Metabolic activation of 1,3-butadiene and some adenine adducts it produces. A, 1,3-butadiene (BD) is metabolized by CYP2E1 to produce 3,4-epoxy-1-butene (EB). EB can react with adenine bases on DNA to form the N⁶-HB-dA adduct. It can also undergo further oxidation by CYP2E1 to become 1,2,3,4-diepoxbutene (DEB) or be hydrolyzed to 1,2-dihydroxy-3-butene by epoxide hydrolase (EH). DEB can react with adenine to form a variety of adducts, including N⁶,N⁶-DHB-dA, 1,N⁶-γ-HMHP-dA and 1,N⁶-α-HMHP-dA. Under physiological conditions, 1,N⁶-γ-HMHP-dA and 1,N⁶-α-HMHP-dA can interconvert with the equilibrium shifting towards the latter. All of these adducts have stereoisomers. The asterisks denote stereocenters. Note that the adducts shown here are not an exclusive list of adducts that can be generated by BD. B, the structures of the four stereospecific BD-induced adenine adducts investigated in this current study.

Figure 2

Overall procedure of the in vivo lesion-induced mutagenesis assay with next-generation sequencing. Single-stranded M13 lesion-containing and control genomes, each with a unique lesion barcode (line segments with different shades of green), were mixed together at a known ratio and introduced into E. coli host cells with a specific repair and replication capability. In part one of the study, the host cells had various AlkB, DinB and SOS-induction statuses. In the second part, host cells had different MutM and MutY statuses. Following in vivo replication, sequencing libraries were prepared from the amplified progeny genome. During this step, the progeny DNA from each repair/replication background received another unique barcode, designating the different backgrounds (line segments with different shades of red or blue). N represents the base at the site originally contained the lesion in the progeny DNA. The resulting DNA was pooled and sequenced.
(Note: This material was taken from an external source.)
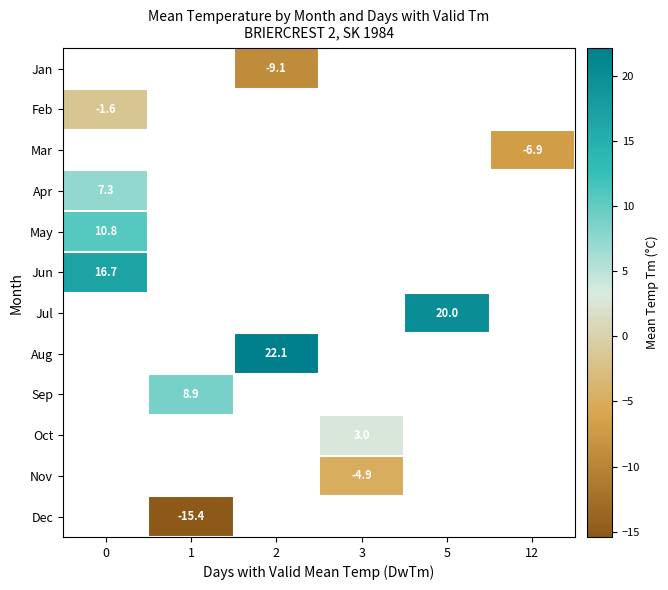

How many categories are shown in the chart?

6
Lesion mutagenicity and genotoxicity under the various repair/replication conditions were obtained by analyzing the sequencing data based on the two sets of barcodes.

Figure 3

Lesion bypass efficiency of the four BD-induced adenine adducts. Lower bypass efficiency represents stronger lesion genotoxicity. A, bypass results in cells with different AlkB, DinB and SOS-induction statuses. B, bypass results in cells with different MutM and MutY statuses. Each graphed value corresponds to the mean of three independent biological replicates; error bars represent one SD.

Figure 4

Mutation frequency and specificity of the four BD-induced adenine adducts in cells with different AlkB, DinB and SOS-induction statuses. A, G, T and C represent the possible bases at the lesion site (N in Fig. 2) after in vivo replication and Δ denotes the occurrence of deletions at the lesion site. Each graphed value corresponds to the mean of three independent biological replicates; error bars represent one SD. To better show the low percentage events, the G, T, C and Δ results were zoomed-in and shown in the insets.

Figure 5

Mutation frequency and specificity of the four BD-induced adenine adducts in cells with different MutM and MutY statuses. A, G, T and C represent the possible bases at the lesion site (N in Fig. 2) after in vivo replication and Δ denotes the occurrence of deletions at the lesion site. Each graphed value corresponds to the mean of three independent biological replicates; error bars represent one SD. To better show the low percentage events, the G, T, C and Δ results were zoomed-in and shown in the insets.